* **Spatial grounding data**:

+--

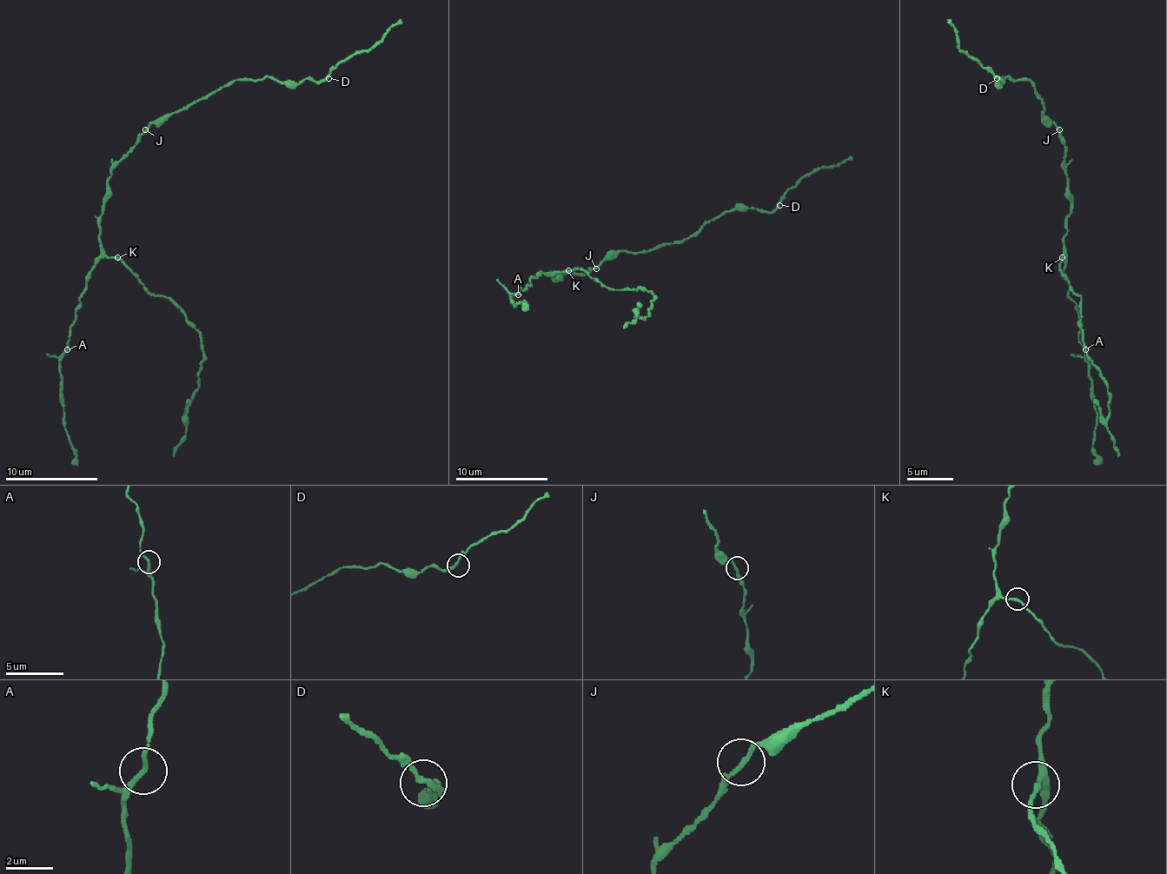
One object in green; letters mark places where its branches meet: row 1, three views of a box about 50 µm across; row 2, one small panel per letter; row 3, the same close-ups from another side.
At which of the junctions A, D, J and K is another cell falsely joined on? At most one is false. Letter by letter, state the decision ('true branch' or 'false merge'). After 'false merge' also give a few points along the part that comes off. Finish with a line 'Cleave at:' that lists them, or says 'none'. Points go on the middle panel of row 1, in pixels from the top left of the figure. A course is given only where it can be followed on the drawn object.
A: false merge; course (517, 294), (510, 298), (514, 305), (521, 301), (527, 305), (521, 310)
D: true branch
J: true branch
K: true branch
Cleave at: A

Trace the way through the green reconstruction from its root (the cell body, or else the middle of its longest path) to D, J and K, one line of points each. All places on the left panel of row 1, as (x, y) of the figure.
D: (117, 162), (152, 122), (236, 81), (301, 82), (306, 78), (328, 78)
J: (117, 162), (145, 129)
K: (117, 162), (110, 171), (108, 199), (103, 203), (103, 213), (99, 220), (99, 246), (108, 257), (117, 257)

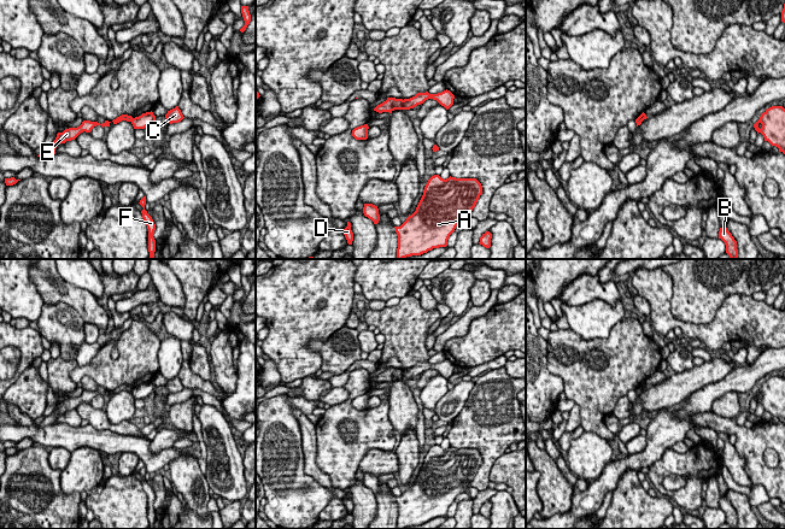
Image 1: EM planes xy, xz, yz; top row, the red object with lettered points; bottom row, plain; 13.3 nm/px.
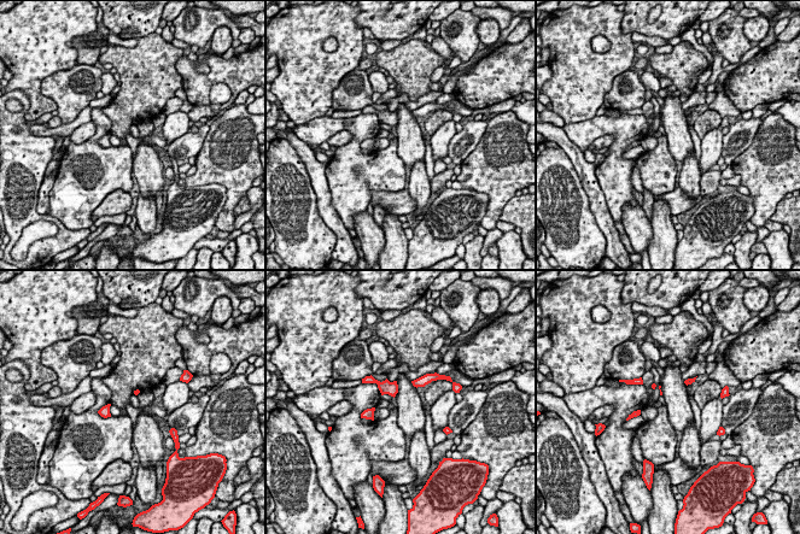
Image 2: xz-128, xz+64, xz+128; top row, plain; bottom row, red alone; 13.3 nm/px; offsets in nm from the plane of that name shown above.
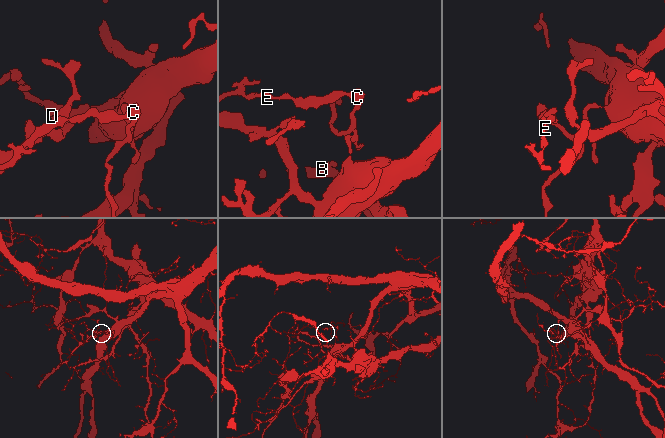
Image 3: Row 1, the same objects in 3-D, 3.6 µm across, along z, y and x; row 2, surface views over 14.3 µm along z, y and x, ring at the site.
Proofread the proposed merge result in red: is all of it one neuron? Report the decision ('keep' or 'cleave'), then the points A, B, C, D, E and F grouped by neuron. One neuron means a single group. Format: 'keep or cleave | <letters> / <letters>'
cleave | A C D F / B E

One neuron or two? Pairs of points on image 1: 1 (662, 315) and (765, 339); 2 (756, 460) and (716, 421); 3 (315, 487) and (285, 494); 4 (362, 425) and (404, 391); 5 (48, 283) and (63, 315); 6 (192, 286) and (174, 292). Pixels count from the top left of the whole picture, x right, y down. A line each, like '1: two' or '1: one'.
1: one
2: one
3: one
4: two
5: two
6: two

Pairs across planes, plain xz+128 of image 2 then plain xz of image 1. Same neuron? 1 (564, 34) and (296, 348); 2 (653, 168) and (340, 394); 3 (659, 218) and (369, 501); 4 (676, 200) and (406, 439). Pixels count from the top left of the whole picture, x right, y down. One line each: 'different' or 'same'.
1: same
2: different
3: different
4: different

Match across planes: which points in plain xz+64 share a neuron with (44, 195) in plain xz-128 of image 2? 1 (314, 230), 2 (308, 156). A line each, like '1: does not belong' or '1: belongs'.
1: does not belong
2: belongs

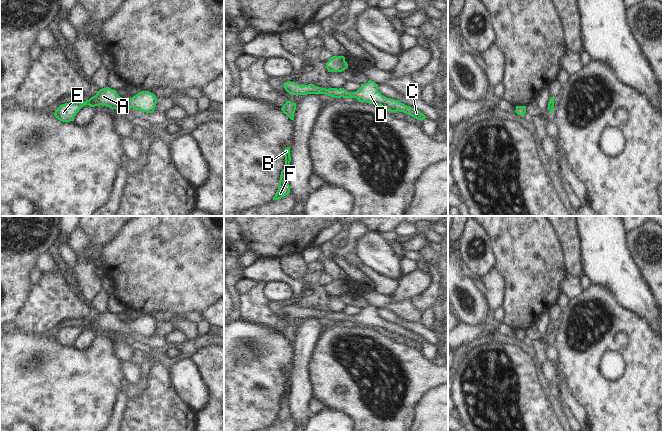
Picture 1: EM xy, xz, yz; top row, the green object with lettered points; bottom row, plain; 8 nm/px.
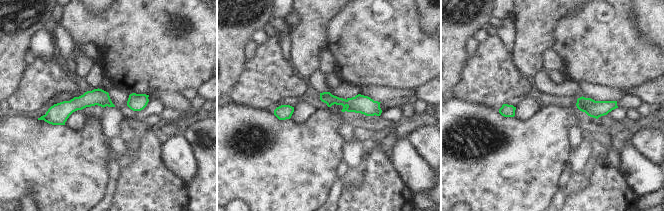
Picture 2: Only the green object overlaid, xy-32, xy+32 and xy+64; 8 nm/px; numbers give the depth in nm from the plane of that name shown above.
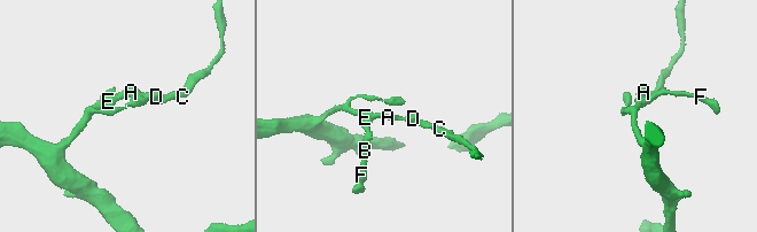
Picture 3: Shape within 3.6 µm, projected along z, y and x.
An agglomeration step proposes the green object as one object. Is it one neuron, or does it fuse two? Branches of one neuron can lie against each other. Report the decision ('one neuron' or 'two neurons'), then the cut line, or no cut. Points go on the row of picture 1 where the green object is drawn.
one neuron; cut none

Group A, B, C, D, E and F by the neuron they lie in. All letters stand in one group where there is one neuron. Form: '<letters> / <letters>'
A B C D E F

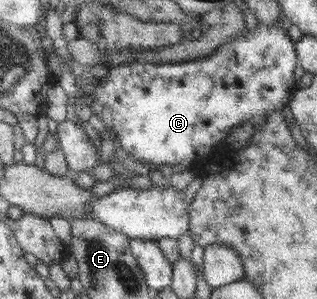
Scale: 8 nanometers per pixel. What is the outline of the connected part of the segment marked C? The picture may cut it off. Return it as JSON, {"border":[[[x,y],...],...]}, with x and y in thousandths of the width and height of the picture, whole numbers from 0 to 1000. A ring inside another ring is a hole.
{"border":[[[817,77],[653,194],[489,214],[423,204],[353,224],[331,264],[290,274],[256,338],[287,348],[290,381],[331,415],[350,462],[369,455],[356,465],[366,495],[385,495],[420,535],[476,559],[558,548],[593,559],[653,525],[678,482],[703,475],[754,415],[792,408],[811,428],[839,408],[839,388],[886,375],[927,318],[943,234],[934,147],[905,117],[902,80],[877,90]]]}

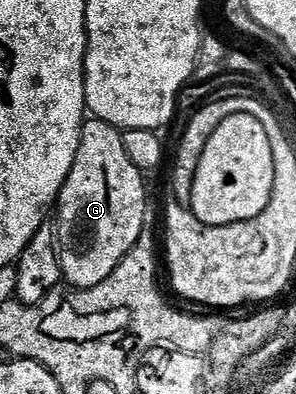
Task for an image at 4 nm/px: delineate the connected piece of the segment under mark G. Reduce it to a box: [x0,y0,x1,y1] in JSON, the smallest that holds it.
[56,118,147,289]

+--

* **What the exercise asks**: Exact repetition of all the records is required, with the pictures excluded.

* **Answer space**:
One object in green; letters mark places where its branches meet: row 1, three views of a box about 50 µm across; row 2, one small panel per letter; row 3, the same close-ups from another side.
At which of the junctions A, D, J and K is another cell falsely joined on? At most one is false. Letter by letter, state the decision ('true branch' or 'false merge'). After 'false merge' also give a few points along the part that comes off. Finish with a line 'Cleave at:' that lists them, or says 'none'. Points go on the middle panel of row 1, in pixels from the top left of the figure. A course is given only where it can be followed on the drawn object.
A: false merge; course (517, 294), (510, 298), (514, 305), (521, 301), (527, 305), (521, 310)
D: true branch
J: true branch
K: true branch
Cleave at: A

Trace the way through the green reconstruction from its root (the cell body, or else the middle of its longest path) to D, J and K, one line of points each. All places on the left panel of row 1, as (x, y) of the figure.
D: (117, 162), (152, 122), (236, 81), (301, 82), (306, 78), (328, 78)
J: (117, 162), (145, 129)
K: (117, 162), (110, 171), (108, 199), (103, 203), (103, 213), (99, 220), (99, 246), (108, 257), (117, 257)

Image 1: EM planes xy, xz, yz; top row, the red object with lettered points; bottom row, plain; 13.3 nm/px.
Image 2: xz-128, xz+64, xz+128; top row, plain; bottom row, red alone; 13.3 nm/px; offsets in nm from the plane of that name shown above.
Image 3: Row 1, the same objects in 3-D, 3.6 µm across, along z, y and x; row 2, surface views over 14.3 µm along z, y and x, ring at the site.
Proofread the proposed merge result in red: is all of it one neuron? Report the decision ('keep' or 'cleave'), then the points A, B, C, D, E and F grouped by neuron. One neuron means a single group. Format: 'keep or cleave | <letters> / <letters>'
cleave | A C D F / B E

One neuron or two? Pairs of points on image 1: 1 (662, 315) and (765, 339); 2 (756, 460) and (716, 421); 3 (315, 487) and (285, 494); 4 (362, 425) and (404, 391); 5 (48, 283) and (63, 315); 6 (192, 286) and (174, 292). Pixels count from the top left of the whole picture, x right, y down. A line each, like '1: two' or '1: one'.
1: one
2: one
3: one
4: two
5: two
6: two

Pairs across planes, plain xz+128 of image 2 then plain xz of image 1. Same neuron? 1 (564, 34) and (296, 348); 2 (653, 168) and (340, 394); 3 (659, 218) and (369, 501); 4 (676, 200) and (406, 439). Pixels count from the top left of the whole picture, x right, y down. One line each: 'different' or 'same'.
1: same
2: different
3: different
4: different

Match across planes: which points in plain xz+64 share a neuron with (44, 195) in plain xz-128 of image 2? 1 (314, 230), 2 (308, 156). A line each, like '1: does not belong' or '1: belongs'.
1: does not belong
2: belongs

Picture 1: EM xy, xz, yz; top row, the green object with lettered points; bottom row, plain; 8 nm/px.
Picture 2: Only the green object overlaid, xy-32, xy+32 and xy+64; 8 nm/px; numbers give the depth in nm from the plane of that name shown above.
Picture 3: Shape within 3.6 µm, projected along z, y and x.
An agglomeration step proposes the green object as one object. Is it one neuron, or does it fuse two? Branches of one neuron can lie against each other. Report the decision ('one neuron' or 'two neurons'), then the cut line, or no cut. Points go on the row of picture 1 where the green object is drawn.
one neuron; cut none

Group A, B, C, D, E and F by the neuron they lie in. All letters stand in one group where there is one neuron. Form: '<letters> / <letters>'
A B C D E F

Scale: 8 nanometers per pixel. What is the outline of the connected part of the segment marked C? The picture may cut it off. Return it as JSON, {"border":[[[x,y],...],...]}, with x and y in thousandths of the width and height of the picture, whole numbers from 0 to 1000. A ring inside another ring is a hole.
{"border":[[[817,77],[653,194],[489,214],[423,204],[353,224],[331,264],[290,274],[256,338],[287,348],[290,381],[331,415],[350,462],[369,455],[356,465],[366,495],[385,495],[420,535],[476,559],[558,548],[593,559],[653,525],[678,482],[703,475],[754,415],[792,408],[811,428],[839,408],[839,388],[886,375],[927,318],[943,234],[934,147],[905,117],[902,80],[877,90]]]}

Task for an image at 4 nm/px: delineate the connected piece of the segment under mark G. Reduce it to a box: [x0,y0,x1,y1] in JSON, the smallest that holds it.
[56,118,147,289]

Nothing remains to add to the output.